Mr Kim (68), has also reshuffled the Defence Commission to put close aides sympathetic to dynastic succession on the panel.

At the same time, Pyongyang is under intense diplomatic pressure to concede responsibility in the sinking of a South Korean navy ship in March that killed 46 sailors and drove security tensions on the Korean peninsula to new heights.

Kim Jong-un has been tipped as the most likely successor to his father, but he has little experience and is believed to be only in his 20s.

But South Korea's spy chief has been quoted as telling a closed-door session of a parliamentary committee this week that a campaign to boost his image has been ongoing behind the scenes due to concerns in Pyongyang about his father’s poor health.

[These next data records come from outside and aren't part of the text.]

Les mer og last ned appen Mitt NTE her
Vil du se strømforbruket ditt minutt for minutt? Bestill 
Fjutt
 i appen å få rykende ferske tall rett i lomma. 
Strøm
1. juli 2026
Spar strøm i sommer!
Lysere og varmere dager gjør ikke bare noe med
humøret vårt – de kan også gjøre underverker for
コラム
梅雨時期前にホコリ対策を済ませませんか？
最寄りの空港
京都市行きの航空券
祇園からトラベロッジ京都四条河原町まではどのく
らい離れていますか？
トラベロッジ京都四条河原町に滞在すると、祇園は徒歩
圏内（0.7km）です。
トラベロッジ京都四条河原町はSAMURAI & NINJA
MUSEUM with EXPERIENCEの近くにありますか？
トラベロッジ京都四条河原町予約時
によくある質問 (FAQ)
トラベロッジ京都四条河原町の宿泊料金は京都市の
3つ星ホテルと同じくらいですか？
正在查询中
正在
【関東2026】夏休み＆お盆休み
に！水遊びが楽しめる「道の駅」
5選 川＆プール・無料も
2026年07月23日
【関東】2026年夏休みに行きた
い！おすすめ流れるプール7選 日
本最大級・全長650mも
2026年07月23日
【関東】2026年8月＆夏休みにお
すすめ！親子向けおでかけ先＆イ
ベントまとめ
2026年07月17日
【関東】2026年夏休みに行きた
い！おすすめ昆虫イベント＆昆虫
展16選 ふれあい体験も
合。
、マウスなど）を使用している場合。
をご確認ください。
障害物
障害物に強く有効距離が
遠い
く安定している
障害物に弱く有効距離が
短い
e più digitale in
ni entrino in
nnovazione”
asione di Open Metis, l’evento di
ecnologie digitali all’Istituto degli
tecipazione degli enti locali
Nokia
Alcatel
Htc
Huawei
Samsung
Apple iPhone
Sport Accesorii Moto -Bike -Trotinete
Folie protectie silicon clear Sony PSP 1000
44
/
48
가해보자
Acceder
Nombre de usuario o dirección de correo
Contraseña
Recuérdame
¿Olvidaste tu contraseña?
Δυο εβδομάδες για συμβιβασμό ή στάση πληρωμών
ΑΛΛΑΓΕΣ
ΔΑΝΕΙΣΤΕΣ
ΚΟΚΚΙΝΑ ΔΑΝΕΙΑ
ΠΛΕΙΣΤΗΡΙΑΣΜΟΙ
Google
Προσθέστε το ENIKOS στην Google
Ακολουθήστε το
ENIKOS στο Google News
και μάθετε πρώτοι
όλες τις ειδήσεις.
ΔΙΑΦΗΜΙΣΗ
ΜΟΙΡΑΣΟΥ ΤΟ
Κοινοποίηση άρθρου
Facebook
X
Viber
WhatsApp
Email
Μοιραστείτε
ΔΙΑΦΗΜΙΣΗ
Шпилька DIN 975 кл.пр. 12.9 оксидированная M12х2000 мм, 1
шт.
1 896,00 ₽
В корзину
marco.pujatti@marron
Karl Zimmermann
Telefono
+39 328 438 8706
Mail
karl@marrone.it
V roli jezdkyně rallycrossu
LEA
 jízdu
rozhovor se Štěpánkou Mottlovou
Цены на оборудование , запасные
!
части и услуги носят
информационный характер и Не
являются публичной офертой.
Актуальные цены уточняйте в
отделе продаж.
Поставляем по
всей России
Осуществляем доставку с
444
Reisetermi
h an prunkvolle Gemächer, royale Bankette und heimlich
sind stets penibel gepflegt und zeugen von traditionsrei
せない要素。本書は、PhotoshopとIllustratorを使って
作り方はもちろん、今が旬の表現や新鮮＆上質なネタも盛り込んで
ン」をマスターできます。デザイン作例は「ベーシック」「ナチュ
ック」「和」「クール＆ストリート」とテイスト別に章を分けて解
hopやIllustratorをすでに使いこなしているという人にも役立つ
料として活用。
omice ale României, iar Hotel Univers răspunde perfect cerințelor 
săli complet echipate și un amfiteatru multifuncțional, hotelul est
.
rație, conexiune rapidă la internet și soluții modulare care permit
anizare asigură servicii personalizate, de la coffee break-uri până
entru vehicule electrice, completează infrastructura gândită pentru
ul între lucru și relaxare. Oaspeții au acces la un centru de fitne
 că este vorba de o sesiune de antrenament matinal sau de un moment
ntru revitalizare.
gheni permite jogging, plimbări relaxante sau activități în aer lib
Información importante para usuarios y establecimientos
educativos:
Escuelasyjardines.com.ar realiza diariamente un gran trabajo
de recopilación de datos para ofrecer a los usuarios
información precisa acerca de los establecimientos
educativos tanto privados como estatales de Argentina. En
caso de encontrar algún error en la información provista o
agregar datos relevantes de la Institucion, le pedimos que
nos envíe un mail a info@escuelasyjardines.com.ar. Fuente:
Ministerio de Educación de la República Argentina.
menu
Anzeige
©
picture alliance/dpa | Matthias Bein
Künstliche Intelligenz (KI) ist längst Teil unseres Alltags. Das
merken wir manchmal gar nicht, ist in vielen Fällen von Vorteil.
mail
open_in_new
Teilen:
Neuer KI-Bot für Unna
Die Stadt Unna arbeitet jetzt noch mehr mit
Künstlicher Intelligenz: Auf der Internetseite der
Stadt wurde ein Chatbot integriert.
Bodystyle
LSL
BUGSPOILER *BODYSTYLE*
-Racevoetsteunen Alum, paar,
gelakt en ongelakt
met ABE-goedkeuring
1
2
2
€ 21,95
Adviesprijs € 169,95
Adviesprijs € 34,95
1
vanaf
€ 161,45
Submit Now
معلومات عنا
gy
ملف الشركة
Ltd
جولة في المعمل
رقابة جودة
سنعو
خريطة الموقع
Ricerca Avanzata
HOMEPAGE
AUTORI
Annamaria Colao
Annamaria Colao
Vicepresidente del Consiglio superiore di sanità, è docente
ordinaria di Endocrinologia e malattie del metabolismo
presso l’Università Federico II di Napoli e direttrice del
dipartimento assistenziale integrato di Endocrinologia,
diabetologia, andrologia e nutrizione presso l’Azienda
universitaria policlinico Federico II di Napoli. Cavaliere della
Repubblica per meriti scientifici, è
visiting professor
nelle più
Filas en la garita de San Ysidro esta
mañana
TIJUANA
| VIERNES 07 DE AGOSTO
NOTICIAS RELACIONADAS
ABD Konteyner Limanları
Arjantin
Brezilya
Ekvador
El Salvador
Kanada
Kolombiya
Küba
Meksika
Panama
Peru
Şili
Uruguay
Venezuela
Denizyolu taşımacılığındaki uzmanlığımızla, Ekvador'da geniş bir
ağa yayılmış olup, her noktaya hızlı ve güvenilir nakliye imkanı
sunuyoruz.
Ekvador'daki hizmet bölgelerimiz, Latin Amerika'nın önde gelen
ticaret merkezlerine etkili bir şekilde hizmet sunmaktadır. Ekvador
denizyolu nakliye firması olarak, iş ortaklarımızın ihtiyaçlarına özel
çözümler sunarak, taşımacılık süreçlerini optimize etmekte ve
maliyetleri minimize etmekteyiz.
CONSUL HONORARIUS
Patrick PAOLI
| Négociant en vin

Kim Jong-il himself began his official role to succeed his father and state founder by taking on a Workers Party title at a convention in 1980 when he was 38.

Becoming a standing member of the Political Bureau that year was widely believed to be the first step in establishing himself as an heir to Kim Il-sung, who died suddenly in the summer of 1994.

North Korea's crumbling economy is presumed to have shrunk again last year because of pool harvests and U.N. sanctions imposed for its nuclear test that all but cut off what was once a lucrative source of hard cash by dealing in arms.

It faces further censure by the Security Council for the sinking of the South Korean navy ship. South Korea and the United States have been pushing for a strong measure of condemnation and possibly more sanctions.